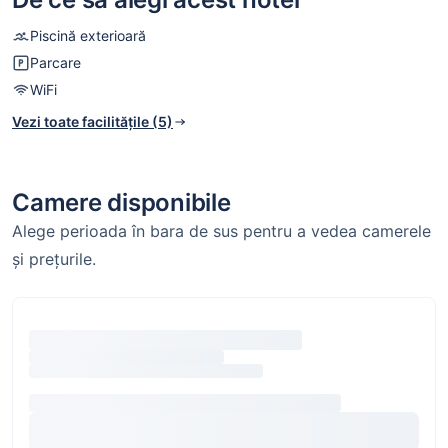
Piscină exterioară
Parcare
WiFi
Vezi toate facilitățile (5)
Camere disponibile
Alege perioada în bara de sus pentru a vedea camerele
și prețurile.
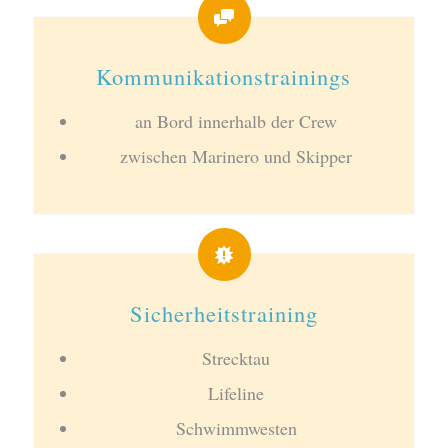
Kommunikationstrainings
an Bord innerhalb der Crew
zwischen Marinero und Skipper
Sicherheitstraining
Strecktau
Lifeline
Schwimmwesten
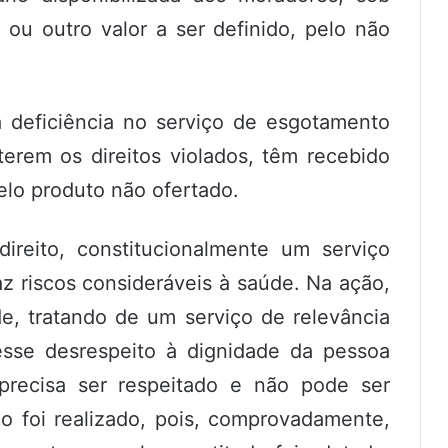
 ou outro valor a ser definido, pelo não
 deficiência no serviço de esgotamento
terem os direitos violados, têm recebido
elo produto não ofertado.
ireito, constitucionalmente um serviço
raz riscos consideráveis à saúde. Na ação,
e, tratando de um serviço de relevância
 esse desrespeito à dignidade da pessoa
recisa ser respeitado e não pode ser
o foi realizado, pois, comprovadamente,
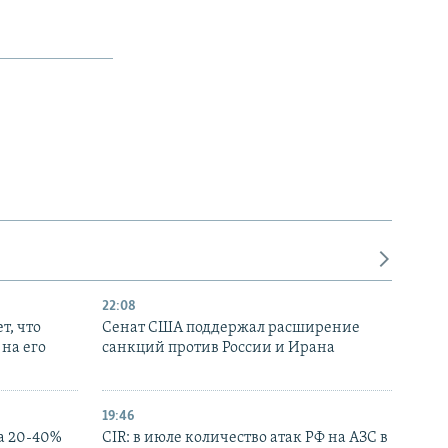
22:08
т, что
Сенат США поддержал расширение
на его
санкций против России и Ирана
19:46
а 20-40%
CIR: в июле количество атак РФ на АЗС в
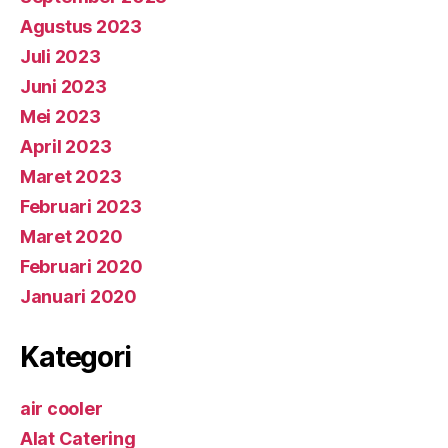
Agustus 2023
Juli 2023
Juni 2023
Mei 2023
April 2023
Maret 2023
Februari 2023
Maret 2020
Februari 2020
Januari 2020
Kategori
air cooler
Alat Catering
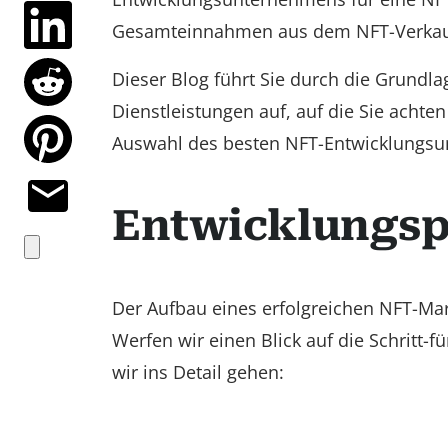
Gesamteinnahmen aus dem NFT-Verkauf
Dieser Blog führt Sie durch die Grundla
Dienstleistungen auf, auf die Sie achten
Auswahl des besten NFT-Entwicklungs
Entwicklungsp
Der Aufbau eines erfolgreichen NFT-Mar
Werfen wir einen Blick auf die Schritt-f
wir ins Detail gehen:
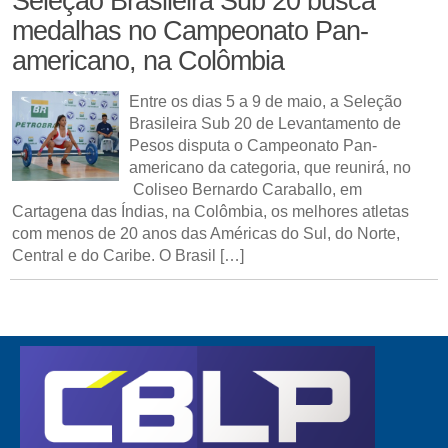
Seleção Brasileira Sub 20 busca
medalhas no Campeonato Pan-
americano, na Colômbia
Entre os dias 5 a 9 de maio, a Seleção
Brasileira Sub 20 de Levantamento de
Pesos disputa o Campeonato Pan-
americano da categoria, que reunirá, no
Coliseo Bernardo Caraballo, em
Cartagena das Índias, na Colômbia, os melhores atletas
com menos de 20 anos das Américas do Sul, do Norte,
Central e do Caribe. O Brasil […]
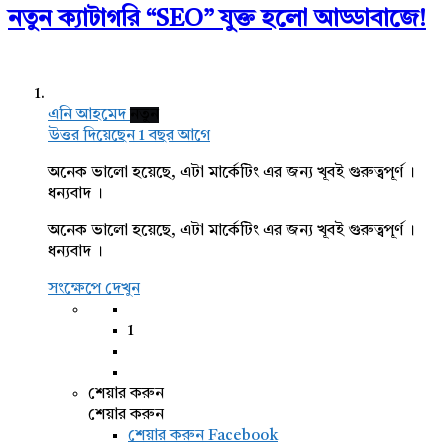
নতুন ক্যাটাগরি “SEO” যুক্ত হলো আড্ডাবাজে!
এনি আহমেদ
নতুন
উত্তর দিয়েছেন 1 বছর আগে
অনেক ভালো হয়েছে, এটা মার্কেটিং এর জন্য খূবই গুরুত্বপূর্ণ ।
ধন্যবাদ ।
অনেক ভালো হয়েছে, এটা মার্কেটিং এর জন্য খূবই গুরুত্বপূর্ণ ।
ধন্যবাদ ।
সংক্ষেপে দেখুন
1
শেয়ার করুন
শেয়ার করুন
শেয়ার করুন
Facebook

—————

● **What is expected**:
The response is the full listing, copied exactly, with the pictures omitted.

● **Output of the exercise**:
Piscină exterioară
Parcare
WiFi
Vezi toate facilitățile (5)
Camere disponibile
Alege perioada în bara de sus pentru a vedea camerele
și prețurile.
Kommunikationstrainings
an Bord innerhalb der Crew
zwischen Marinero und Skipper
Sicherheitstraining
Strecktau
Lifeline
Schwimmwesten
 ou outro valor a ser definido, pelo não
 deficiência no serviço de esgotamento
terem os direitos violados, têm recebido
elo produto não ofertado.
ireito, constitucionalmente um serviço
raz riscos consideráveis à saúde. Na ação,
e, tratando de um serviço de relevância
 esse desrespeito à dignidade da pessoa
recisa ser respeitado e não pode ser
o foi realizado, pois, comprovadamente,
22:08
т, что
Сенат США поддержал расширение
на его
санкций против России и Ирана
19:46
а 20-40%
CIR: в июле количество атак РФ на АЗС в
Agustus 2023
Juli 2023
Juni 2023
Mei 2023
April 2023
Maret 2023
Februari 2023
Maret 2020
Februari 2020
Januari 2020
Kategori
air cooler
Alat Catering
Gesamteinnahmen aus dem NFT-Verkauf
Dieser Blog führt Sie durch die Grundla
Dienstleistungen auf, auf die Sie achten
Auswahl des besten NFT-Entwicklungs
Entwicklungsp
Der Aufbau eines erfolgreichen NFT-Mar
Werfen wir einen Blick auf die Schritt-f
wir ins Detail gehen:
Seleção Brasileira Sub 20 busca
medalhas no Campeonato Pan-
americano, na Colômbia
Entre os dias 5 a 9 de maio, a Seleção
Brasileira Sub 20 de Levantamento de
Pesos disputa o Campeonato Pan-
americano da categoria, que reunirá, no
Coliseo Bernardo Caraballo, em
Cartagena das Índias, na Colômbia, os melhores atletas
com menos de 20 anos das Américas do Sul, do Norte,
Central e do Caribe. O Brasil […]
নতুন ক্যাটাগরি “SEO” যুক্ত হলো আড্ডাবাজে!
এনি আহমেদ
নতুন
উত্তর দিয়েছেন 1 বছর আগে
অনেক ভালো হয়েছে, এটা মার্কেটিং এর জন্য খূবই গুরুত্বপূর্ণ ।
ধন্যবাদ ।
অনেক ভালো হয়েছে, এটা মার্কেটিং এর জন্য খূবই গুরুত্বপূর্ণ ।
ধন্যবাদ ।
সংক্ষেপে দেখুন
1
শেয়ার করুন
শেয়ার করুন
শেয়ার করুন
Facebook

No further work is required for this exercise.